The stones which can be used for making the sculptures are called Serpentine. Serpentine is an umbrella term for all the stones existing in Zimbabwe. They have different names, colours and different softness or hardness. Zimbabwe by the way means “house of stone” when translated literally. There are many different sorts of Serpentine stones, for example Springstone is hard and black when finished, Opal is soft and green or white, Cobalt is full of mixture of bright colours. Then many more other kinds like Green, Brown, Fruit Serpentine, Leopardstone named after the different beautiful colours they bring out after waxing.

MAKING THE BASE

You have to find the best part for stability which becomes the base. When done you can mark your base (sketching a thin line on the stone) and work on the area with a brick hammer to make it flat and straight. The base is important for stability while working and for the stability of the finished sculpture.

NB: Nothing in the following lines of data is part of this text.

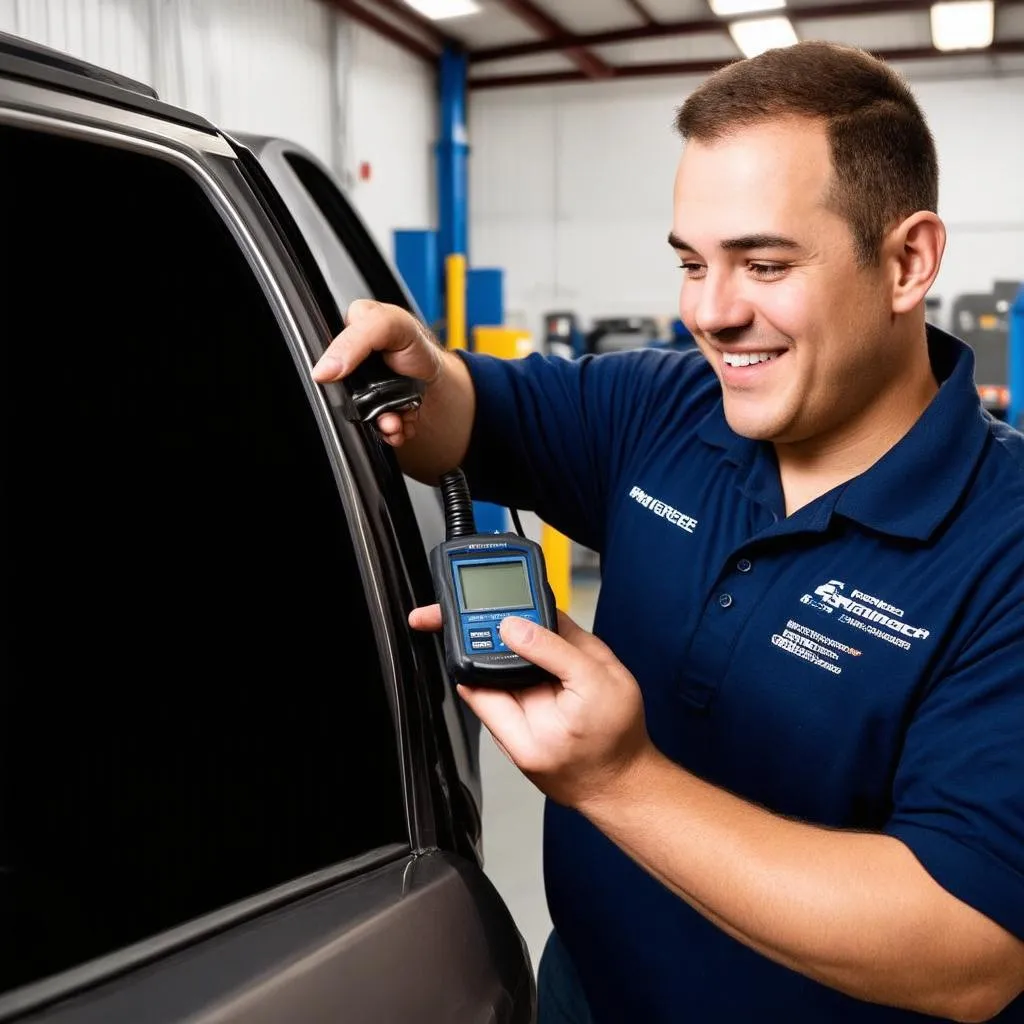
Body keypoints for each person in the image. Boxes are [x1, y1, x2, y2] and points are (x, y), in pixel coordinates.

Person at [312, 41, 1024, 1023]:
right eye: (692, 261)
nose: (710, 312)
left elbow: (968, 948)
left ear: (907, 261)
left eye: (763, 264)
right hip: (584, 995)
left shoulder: (1005, 542)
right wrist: (416, 366)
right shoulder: (662, 404)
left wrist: (618, 780)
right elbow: (468, 411)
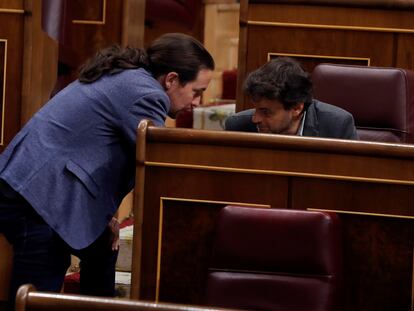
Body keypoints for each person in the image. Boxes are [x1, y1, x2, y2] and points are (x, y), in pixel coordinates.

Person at [0, 33, 214, 309]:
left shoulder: (130, 77)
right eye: (197, 92)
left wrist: (104, 216)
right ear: (171, 80)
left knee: (102, 246)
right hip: (35, 195)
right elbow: (160, 167)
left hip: (37, 184)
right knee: (38, 293)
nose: (197, 103)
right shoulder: (147, 93)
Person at [225, 57, 358, 139]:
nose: (255, 119)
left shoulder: (337, 126)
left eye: (265, 112)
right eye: (256, 109)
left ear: (296, 108)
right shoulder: (238, 126)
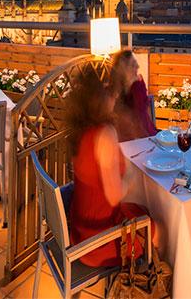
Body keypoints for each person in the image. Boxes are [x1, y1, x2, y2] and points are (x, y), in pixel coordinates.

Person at [66, 65, 153, 267]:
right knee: (161, 228)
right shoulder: (104, 134)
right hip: (99, 241)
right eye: (109, 90)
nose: (115, 95)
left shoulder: (80, 130)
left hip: (79, 232)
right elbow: (115, 196)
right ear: (98, 98)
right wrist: (131, 172)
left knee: (143, 209)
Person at [108, 49, 157, 141]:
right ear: (124, 69)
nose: (138, 66)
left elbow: (143, 112)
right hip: (127, 137)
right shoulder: (115, 91)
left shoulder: (137, 83)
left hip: (145, 133)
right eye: (133, 65)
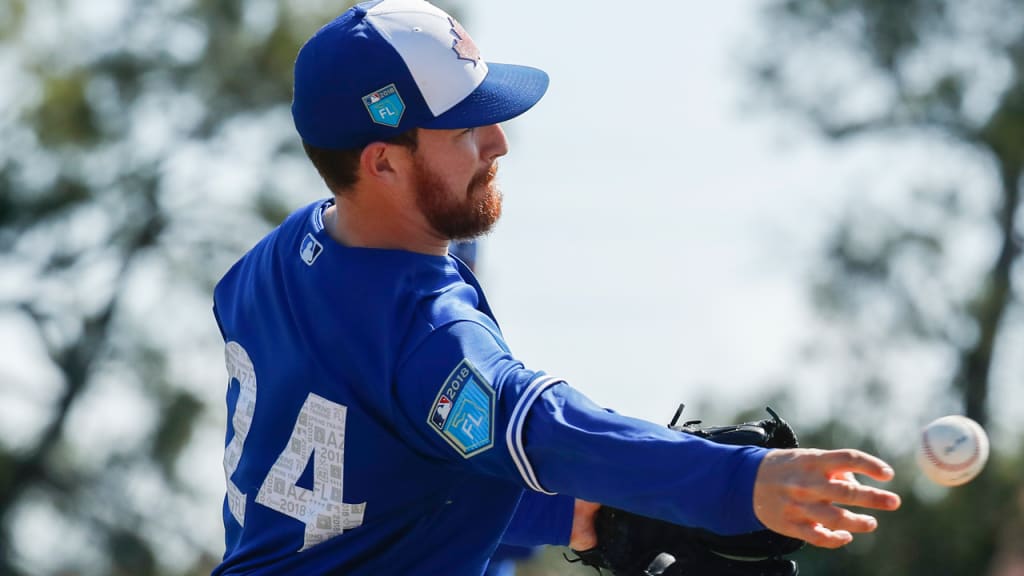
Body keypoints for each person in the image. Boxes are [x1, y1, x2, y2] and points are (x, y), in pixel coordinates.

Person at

SHAPING THE SCULPTURE USING DIFFERENT TOOLS

We have a variety of tools we use to make a sculpture. All the tools are important and have to be used properly. For shaping the basic forms you use a hammer and sharp point punch. Then start taking off all unwanted parts shaping your sculpture until the right form is out. The way we sculpt is always reducing, never adding. The next tool is the chasing hammer which levels the texture and takes out the roughness. You continue with the chasing hammer until you have reached the desired level. Later you use flat chisels and rasps with different grains to lower the level and make it more even and smooth.

SANDPAPERING, WAXING, SHINING

When completely smooth and in proportion we come to sandpapers. We start from granulation 40 or 60 without water and later from 80-2000 with water.
When perfectly done we come to waxing process. We first heat the stone with fire and apply white wax until the stone has enough wax. We wait until the stone has completely cooled down and take a cloth to shine it. Then a unique sculpture is done. The different tools complement each other to create perfect contrast and shape.